ABI Research: Service Providers to Invest $10.1 Billion in IMS During the Next Five Years

According to ABI Research, "IMS is on the verge of commercial reality," and "fixed and mobile network operators will invest a total of $10.1 billion in IMS capital infrastructure over the next five years. This will yield a significant payoff, both in reduction of operating expenses and in the creation of new revenue from IP-based services." ABI Research forecasts that operators worldwide "will generate $49.6 billion in service revenue from IMS-enabled applications in 2011."

ABI Research analyst Ian Cox said, "Rich voice services will represent the lion's share of IMS ARPU for fixed networks, but mobile operators will deploy a greater diversity of services over the next few years, including push-to-talk, interactive games, web browsing, rich voice, streaming content, and instant multimedia messaging. In the past year we have seen concrete progress on formulating IMS migration strategies, including voice call continuity between fixed and mobile networks and integrating PBX features into the standards."

Cox added, "Progress is also being made on integrating IMS and web-based services and developing secure and reliable charging solutions for complex user sessions. But additional work is needed to formalise the relationship between IMS, service delivery platforms and session border controllers."

For users,Cox believed that "IMS will enable many new services, including VoIP, to be offered over SIP-enabled networks. Each service—instant messaging, for example—can be used at the same time as another service because the user will be able to see the "presence" of another user. It also allows users to have a single device which can be used on both fixed and wireless networks."

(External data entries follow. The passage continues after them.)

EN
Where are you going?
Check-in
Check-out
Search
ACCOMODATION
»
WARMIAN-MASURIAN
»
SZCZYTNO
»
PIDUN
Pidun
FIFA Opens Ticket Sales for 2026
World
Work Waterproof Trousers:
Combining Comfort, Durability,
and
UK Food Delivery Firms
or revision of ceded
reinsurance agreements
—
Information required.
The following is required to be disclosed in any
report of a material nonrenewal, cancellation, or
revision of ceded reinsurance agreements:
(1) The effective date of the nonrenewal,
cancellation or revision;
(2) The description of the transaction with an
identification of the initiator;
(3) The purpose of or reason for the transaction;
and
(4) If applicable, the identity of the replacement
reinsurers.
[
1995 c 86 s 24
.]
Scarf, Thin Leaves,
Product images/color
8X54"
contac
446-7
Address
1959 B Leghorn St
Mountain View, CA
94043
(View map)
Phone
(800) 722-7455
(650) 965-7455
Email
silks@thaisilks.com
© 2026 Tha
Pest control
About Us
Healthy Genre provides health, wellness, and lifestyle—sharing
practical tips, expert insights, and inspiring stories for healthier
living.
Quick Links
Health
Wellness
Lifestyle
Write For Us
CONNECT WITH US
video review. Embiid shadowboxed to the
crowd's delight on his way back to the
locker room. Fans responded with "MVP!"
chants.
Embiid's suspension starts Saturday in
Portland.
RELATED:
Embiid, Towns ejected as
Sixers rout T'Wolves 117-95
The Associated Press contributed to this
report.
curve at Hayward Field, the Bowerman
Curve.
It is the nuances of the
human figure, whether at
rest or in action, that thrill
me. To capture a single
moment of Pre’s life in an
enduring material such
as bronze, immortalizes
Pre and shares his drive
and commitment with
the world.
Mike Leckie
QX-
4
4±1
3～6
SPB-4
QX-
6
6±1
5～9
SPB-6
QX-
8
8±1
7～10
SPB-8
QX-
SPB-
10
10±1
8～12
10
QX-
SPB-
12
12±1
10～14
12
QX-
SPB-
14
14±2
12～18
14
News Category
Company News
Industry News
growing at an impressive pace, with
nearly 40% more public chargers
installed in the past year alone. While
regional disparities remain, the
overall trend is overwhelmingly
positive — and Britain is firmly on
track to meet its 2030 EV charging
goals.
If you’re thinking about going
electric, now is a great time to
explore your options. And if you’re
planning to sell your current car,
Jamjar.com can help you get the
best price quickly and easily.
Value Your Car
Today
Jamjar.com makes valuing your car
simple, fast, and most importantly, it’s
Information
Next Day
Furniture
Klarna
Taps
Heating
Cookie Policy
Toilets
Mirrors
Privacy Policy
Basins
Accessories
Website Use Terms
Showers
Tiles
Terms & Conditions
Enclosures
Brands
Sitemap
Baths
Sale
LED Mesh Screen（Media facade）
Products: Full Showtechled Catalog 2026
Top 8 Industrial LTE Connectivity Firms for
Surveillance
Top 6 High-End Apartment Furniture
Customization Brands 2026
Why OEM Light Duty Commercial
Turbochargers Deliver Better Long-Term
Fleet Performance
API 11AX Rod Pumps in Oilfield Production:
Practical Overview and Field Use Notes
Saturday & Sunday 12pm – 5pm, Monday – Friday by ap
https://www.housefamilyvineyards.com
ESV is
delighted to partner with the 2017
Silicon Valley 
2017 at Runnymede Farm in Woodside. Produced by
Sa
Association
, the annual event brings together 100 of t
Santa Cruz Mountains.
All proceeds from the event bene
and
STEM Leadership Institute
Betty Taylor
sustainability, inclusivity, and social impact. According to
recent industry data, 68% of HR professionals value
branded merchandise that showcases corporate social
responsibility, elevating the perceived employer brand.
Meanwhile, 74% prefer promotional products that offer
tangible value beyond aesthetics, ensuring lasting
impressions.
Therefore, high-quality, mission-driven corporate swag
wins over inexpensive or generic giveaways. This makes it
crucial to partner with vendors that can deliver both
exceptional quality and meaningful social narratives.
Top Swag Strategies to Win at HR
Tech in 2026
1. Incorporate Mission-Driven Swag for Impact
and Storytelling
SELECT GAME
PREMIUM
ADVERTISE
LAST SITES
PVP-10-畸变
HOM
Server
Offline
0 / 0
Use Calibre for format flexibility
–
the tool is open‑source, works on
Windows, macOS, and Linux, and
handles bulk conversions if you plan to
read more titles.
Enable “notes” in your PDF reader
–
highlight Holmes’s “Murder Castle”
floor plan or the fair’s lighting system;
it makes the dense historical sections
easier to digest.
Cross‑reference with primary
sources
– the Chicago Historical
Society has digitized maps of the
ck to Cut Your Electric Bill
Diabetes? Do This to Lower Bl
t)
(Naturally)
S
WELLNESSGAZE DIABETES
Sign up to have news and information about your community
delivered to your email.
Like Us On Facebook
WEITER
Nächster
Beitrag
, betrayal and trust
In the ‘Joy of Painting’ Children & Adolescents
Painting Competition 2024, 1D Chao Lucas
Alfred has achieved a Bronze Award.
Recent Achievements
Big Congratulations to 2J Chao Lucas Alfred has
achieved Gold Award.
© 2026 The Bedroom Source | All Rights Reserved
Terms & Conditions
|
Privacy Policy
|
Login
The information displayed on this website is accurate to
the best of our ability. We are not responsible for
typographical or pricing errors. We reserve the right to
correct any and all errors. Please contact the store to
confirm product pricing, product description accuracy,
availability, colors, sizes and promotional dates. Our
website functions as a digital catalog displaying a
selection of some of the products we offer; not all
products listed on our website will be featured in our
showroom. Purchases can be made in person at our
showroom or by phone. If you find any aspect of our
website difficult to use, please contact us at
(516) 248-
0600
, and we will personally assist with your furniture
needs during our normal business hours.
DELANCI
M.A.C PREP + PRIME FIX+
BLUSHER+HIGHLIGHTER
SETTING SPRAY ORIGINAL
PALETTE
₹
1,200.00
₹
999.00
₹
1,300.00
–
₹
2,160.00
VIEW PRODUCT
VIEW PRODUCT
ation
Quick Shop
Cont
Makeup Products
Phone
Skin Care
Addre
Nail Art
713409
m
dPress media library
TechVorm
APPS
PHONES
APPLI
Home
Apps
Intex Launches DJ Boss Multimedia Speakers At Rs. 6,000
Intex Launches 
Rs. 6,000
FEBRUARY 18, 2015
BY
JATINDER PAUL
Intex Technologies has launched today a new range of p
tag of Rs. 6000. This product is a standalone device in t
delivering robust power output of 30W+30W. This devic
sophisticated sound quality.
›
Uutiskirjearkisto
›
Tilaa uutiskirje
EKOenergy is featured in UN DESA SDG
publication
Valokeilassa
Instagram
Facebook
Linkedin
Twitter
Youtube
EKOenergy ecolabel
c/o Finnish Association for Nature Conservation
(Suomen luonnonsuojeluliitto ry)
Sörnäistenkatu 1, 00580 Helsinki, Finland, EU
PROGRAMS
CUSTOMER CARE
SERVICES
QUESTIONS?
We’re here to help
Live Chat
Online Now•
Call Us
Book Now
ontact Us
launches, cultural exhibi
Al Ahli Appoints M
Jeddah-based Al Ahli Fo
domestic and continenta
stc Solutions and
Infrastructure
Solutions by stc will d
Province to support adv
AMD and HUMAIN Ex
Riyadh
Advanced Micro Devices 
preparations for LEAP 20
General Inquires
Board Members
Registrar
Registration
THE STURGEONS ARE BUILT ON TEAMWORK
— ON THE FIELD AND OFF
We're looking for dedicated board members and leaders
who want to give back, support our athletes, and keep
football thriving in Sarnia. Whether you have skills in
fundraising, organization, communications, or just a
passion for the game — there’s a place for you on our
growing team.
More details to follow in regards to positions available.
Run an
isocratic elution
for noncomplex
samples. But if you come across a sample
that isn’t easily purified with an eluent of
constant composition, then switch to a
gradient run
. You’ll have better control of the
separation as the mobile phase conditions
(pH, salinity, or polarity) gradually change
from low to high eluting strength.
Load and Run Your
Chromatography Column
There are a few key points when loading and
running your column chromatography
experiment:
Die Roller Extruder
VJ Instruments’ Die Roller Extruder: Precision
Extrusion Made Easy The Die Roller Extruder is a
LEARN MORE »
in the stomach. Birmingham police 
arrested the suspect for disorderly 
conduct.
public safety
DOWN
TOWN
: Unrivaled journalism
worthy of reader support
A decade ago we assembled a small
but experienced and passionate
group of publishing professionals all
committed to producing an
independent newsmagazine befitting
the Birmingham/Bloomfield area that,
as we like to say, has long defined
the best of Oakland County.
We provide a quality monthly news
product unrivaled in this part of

For vendors, he thought "IMS will allow specialist firms to develop applications and equipment independently of each other, secure in the knowledge that they will work together and can be deployed by any service provider. IMS enables new services to be introduced quickly, tried and discarded if they are not popular. A single database holds all subscriber information, leading to lower operating costs for multiple services over multiple access technologies."